Friday, 7 November 2014

Frogmouths ride the Rock Island Line

There have been many versions of the song "Rock Island Line" which seems to have started as a song by a bunch of prisoners.  The version I have in mind is one by the Weavers.  The particular lines occur about 1:00 into the linked performance:
"The 7:45 was always late
But arrived today at a quarter to 8.
The engineer said, as they cheered his name,
We're right on time, but this is yesterday's train."
I had expected the chicks to fledge yesterday (6 November) based on the average length of the period after hatching occurred.  Possibly they did, as the nest was empty when I took Tammy out for a comfort break at 21:15.  However that is the first year I have checked the nest in the evening and my standard metric is the first date in which the nest is empty in the morning.  Which is today, 7 November.  So they are a day late.

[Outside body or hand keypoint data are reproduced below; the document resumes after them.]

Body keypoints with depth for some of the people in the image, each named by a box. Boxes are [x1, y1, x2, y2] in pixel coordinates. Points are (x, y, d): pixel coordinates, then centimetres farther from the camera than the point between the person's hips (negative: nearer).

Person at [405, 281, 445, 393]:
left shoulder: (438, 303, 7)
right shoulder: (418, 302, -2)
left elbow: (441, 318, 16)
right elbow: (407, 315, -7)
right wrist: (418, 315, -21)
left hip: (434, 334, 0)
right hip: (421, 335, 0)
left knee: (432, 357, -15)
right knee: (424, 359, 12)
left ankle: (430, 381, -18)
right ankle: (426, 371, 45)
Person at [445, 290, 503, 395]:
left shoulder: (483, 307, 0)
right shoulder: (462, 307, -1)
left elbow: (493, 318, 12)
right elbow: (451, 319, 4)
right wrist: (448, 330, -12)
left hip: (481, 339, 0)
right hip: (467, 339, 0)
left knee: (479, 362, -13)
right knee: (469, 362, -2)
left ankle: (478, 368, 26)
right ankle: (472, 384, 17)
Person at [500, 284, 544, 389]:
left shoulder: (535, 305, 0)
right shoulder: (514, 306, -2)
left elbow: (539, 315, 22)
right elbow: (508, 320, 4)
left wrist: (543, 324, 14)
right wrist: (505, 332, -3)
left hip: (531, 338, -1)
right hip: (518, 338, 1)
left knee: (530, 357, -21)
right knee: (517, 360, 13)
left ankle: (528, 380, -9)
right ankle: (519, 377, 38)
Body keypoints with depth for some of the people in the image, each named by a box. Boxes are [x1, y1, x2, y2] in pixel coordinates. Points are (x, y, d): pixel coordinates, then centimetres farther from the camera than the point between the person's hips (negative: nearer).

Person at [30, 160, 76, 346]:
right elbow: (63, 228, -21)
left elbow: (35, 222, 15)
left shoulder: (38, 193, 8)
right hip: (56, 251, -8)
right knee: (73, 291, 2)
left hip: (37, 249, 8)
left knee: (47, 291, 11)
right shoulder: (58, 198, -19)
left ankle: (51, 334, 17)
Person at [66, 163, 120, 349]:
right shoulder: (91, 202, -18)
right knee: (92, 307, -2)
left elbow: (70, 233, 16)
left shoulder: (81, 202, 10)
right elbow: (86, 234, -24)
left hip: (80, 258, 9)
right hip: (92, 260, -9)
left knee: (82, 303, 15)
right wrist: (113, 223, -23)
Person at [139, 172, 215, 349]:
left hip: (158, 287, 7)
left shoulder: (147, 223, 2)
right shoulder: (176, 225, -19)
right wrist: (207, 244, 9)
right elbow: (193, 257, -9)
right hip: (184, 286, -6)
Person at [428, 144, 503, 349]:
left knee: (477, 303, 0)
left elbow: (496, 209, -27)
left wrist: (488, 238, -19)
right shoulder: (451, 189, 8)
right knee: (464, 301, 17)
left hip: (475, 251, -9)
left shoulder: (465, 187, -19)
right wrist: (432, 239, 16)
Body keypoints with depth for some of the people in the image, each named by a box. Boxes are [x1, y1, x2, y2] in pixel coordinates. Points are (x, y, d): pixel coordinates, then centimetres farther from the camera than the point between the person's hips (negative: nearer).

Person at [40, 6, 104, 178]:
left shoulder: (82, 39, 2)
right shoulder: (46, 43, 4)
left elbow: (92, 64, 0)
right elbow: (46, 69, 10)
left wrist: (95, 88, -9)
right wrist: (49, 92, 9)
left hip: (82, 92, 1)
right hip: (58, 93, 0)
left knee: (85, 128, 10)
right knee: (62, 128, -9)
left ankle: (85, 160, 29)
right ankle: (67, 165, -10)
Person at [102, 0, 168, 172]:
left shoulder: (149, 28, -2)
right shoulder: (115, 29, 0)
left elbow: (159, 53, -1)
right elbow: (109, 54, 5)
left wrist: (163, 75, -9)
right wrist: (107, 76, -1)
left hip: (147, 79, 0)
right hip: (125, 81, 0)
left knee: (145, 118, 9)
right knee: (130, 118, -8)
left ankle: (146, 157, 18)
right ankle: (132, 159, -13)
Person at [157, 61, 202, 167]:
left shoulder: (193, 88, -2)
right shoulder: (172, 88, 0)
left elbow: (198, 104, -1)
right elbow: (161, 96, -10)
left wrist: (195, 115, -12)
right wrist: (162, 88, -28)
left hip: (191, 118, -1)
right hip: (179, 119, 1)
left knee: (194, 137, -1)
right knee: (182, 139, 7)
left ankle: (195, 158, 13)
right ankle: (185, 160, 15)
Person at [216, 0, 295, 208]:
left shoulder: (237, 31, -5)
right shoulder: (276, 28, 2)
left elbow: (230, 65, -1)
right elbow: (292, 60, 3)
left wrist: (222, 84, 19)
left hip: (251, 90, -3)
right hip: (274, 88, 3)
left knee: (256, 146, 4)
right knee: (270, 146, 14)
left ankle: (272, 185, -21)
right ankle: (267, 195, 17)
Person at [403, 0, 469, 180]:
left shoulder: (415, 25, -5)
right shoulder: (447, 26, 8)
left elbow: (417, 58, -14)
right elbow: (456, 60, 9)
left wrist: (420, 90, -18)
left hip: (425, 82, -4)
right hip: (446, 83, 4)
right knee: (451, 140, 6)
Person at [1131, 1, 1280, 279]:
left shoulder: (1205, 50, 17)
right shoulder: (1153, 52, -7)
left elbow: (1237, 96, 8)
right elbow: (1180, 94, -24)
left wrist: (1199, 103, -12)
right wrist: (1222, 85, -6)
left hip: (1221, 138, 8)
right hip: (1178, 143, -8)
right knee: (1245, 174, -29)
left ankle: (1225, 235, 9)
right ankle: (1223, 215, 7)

The length of various stages in the process is summarised in this chart:

Note: they shifted nest site in 2011 which I didn't realise until the eggs were laid so there is no length for nest building.

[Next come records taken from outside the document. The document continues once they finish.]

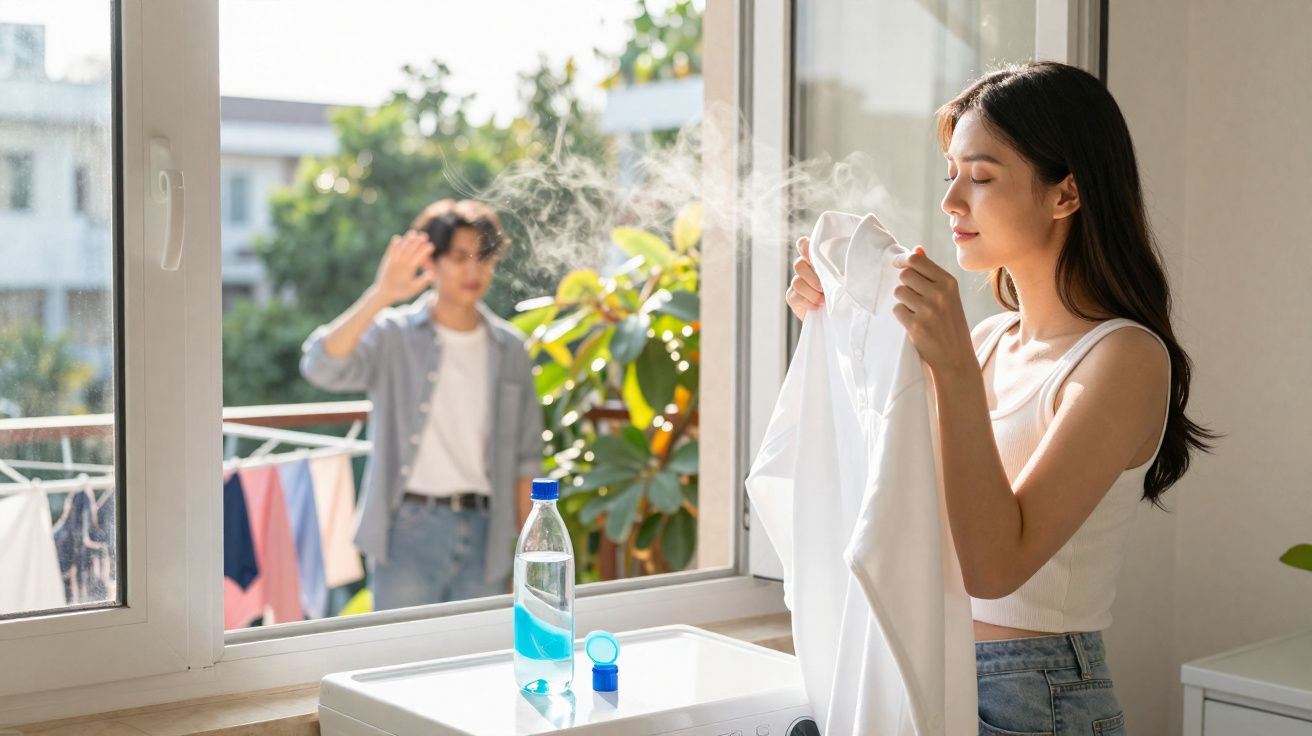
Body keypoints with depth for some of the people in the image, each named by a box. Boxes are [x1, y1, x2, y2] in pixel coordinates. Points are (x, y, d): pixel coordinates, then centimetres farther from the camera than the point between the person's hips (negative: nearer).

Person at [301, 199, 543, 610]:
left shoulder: (509, 348, 9)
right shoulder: (393, 336, -2)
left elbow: (526, 455, 12)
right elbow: (321, 367, -22)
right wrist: (379, 296, -32)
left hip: (483, 532, 4)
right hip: (410, 532, -3)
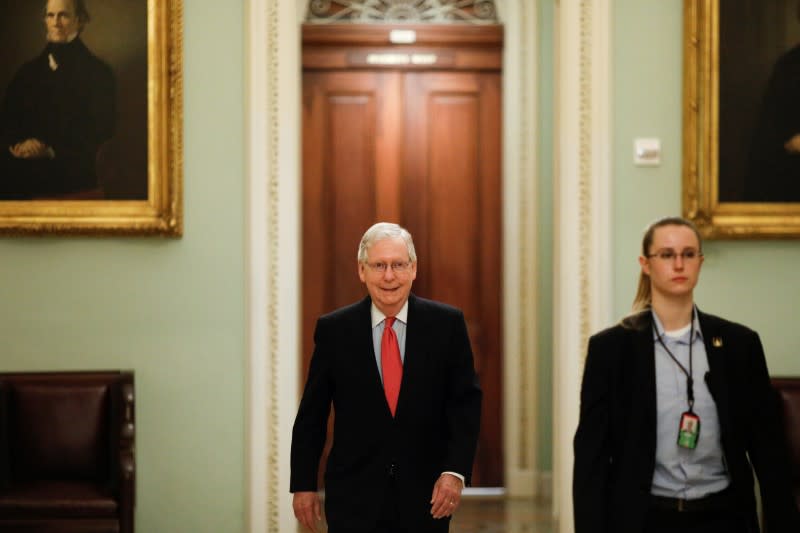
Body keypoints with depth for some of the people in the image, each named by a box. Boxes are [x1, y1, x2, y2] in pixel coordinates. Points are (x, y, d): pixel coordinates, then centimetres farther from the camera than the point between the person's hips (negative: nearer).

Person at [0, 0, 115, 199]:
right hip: (23, 164, 4)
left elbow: (101, 129, -1)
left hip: (69, 170, -4)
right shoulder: (29, 70, 20)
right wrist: (17, 144, -6)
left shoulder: (97, 72, 6)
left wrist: (51, 151, -11)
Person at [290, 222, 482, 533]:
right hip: (354, 497, 0)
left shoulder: (446, 324, -1)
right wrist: (303, 484, 3)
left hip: (426, 495, 1)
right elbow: (311, 413, 4)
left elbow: (466, 402, -2)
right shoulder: (333, 330, -1)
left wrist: (455, 471, -13)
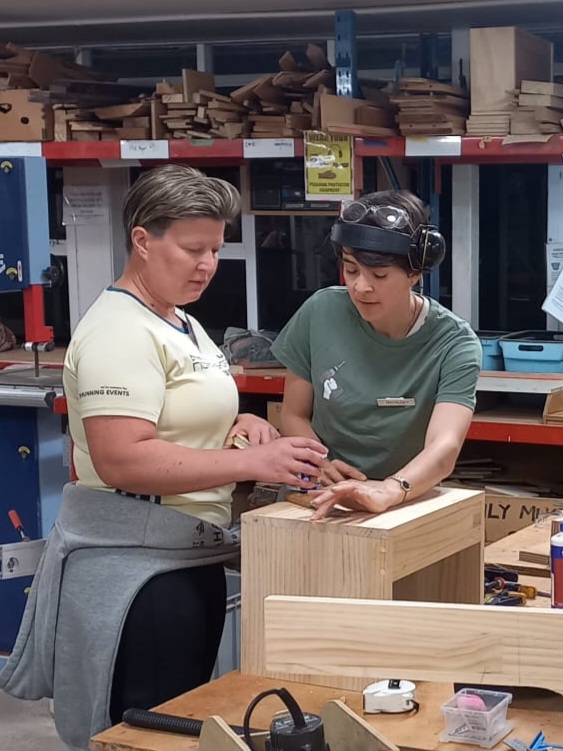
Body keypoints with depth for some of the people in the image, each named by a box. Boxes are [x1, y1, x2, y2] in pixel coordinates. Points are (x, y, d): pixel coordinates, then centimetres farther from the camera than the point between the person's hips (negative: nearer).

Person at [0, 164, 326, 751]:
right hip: (134, 567, -10)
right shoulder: (119, 330, -17)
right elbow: (121, 459, -26)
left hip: (188, 559, 10)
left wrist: (241, 424, 5)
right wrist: (252, 463, -28)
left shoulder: (180, 324, 14)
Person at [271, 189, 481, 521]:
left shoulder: (454, 344, -10)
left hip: (408, 504, -1)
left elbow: (445, 447, -23)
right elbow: (295, 416, 6)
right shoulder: (321, 313, -5)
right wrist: (321, 464, -14)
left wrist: (388, 491, -43)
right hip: (323, 505, 1)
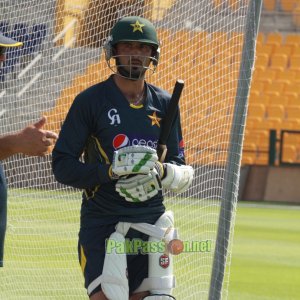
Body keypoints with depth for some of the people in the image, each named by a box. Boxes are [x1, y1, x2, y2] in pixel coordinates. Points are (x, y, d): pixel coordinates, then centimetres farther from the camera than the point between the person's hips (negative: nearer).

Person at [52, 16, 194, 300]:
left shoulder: (164, 104, 10)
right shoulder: (90, 101, -2)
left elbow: (183, 171, 13)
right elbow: (62, 165, -5)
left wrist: (160, 173, -11)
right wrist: (111, 170, -20)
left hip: (152, 224, 4)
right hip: (102, 225, -4)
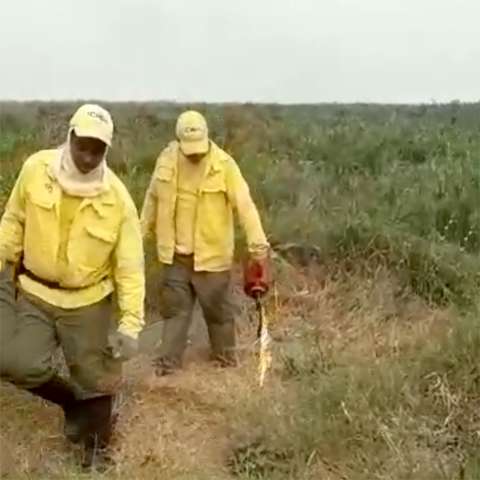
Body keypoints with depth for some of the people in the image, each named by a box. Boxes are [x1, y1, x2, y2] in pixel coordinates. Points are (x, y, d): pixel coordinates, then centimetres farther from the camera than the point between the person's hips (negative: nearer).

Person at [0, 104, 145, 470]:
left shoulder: (117, 197, -17)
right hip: (34, 293, 2)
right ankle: (72, 402, 19)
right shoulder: (36, 169, -11)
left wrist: (131, 324, -19)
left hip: (90, 301, -1)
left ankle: (96, 448, 33)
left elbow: (130, 266, -14)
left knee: (96, 380, 7)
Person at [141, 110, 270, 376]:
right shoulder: (166, 160, -6)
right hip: (176, 253, 3)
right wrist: (142, 234, 15)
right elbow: (152, 199, 8)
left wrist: (259, 245, -28)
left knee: (218, 309, 13)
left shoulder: (224, 164, -17)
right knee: (174, 308, 12)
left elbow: (245, 205, -21)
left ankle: (226, 356, 33)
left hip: (211, 254, -3)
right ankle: (168, 360, 25)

The nest buildng period for 2014 was atypical, as they started approximately 3 weeks early but a cold snap in August caused construction to pause for a tad over 2 weeks.  The incubation and nestling periods were both longer, by 2 and 1 days respectively, than in the preceding years.  Possibly the few periods of rain have reduced frog and/or moth numbers so the chicks have taken longer to develop?

The first flight appears to have been very brief, as they are all heaped up on another branch of the nest tree about 7m from the nest: I don't think the chicks crawled there.
It was still quite cool 5.8oC when this photo was taken but I think I can see part of both chicks in that image.  Let us see what happens when the day warms up!  (I can't see any splatted chicks on the ground so they're both around somewhere, and I suspect the parents would keep them together.)

About 40 minutes later when we set out on our dog walk it appeared that the two chicks were heaped on top of each other.  On returning from our perambulation this was the story:
Definitely two chicks, but Mum has done a runner or (more correctly, I suspect) a flier.  She is proving most difficult to track down.  My memory is that last year Dad and the one chick set up a roost in about this position while Mum was somewhere else.  On that occasion she returned when a Currawong got bolshie.  I shall explore the more far-flung roosts shortly.

Despite several searches during the day I didn't find the female again.  The other three spent the day in the spot I first found them.  I always enjoy watching the young ones reaction to people walking past: they open their eyes wide and watch with great intensity.
I think in that case a Currawong must have been around - something was distracting them.

After dark I went for a prowl and found the chicks sitting on a couple of small branches in a Yellow Box on the opposite side of the lawn to the nest tree.  I have never known the adults to roost in this tree, but it is a popular hunting perch, especially for Swift Moths off the windows.  I didn't like to use the flash (and my headlamp seems to need new batteries) so have no photo of this.

By 6am on 8 November the 4 birds were all together on the derepid Acacia branch often used as a roost at this stage of the breeding cycle.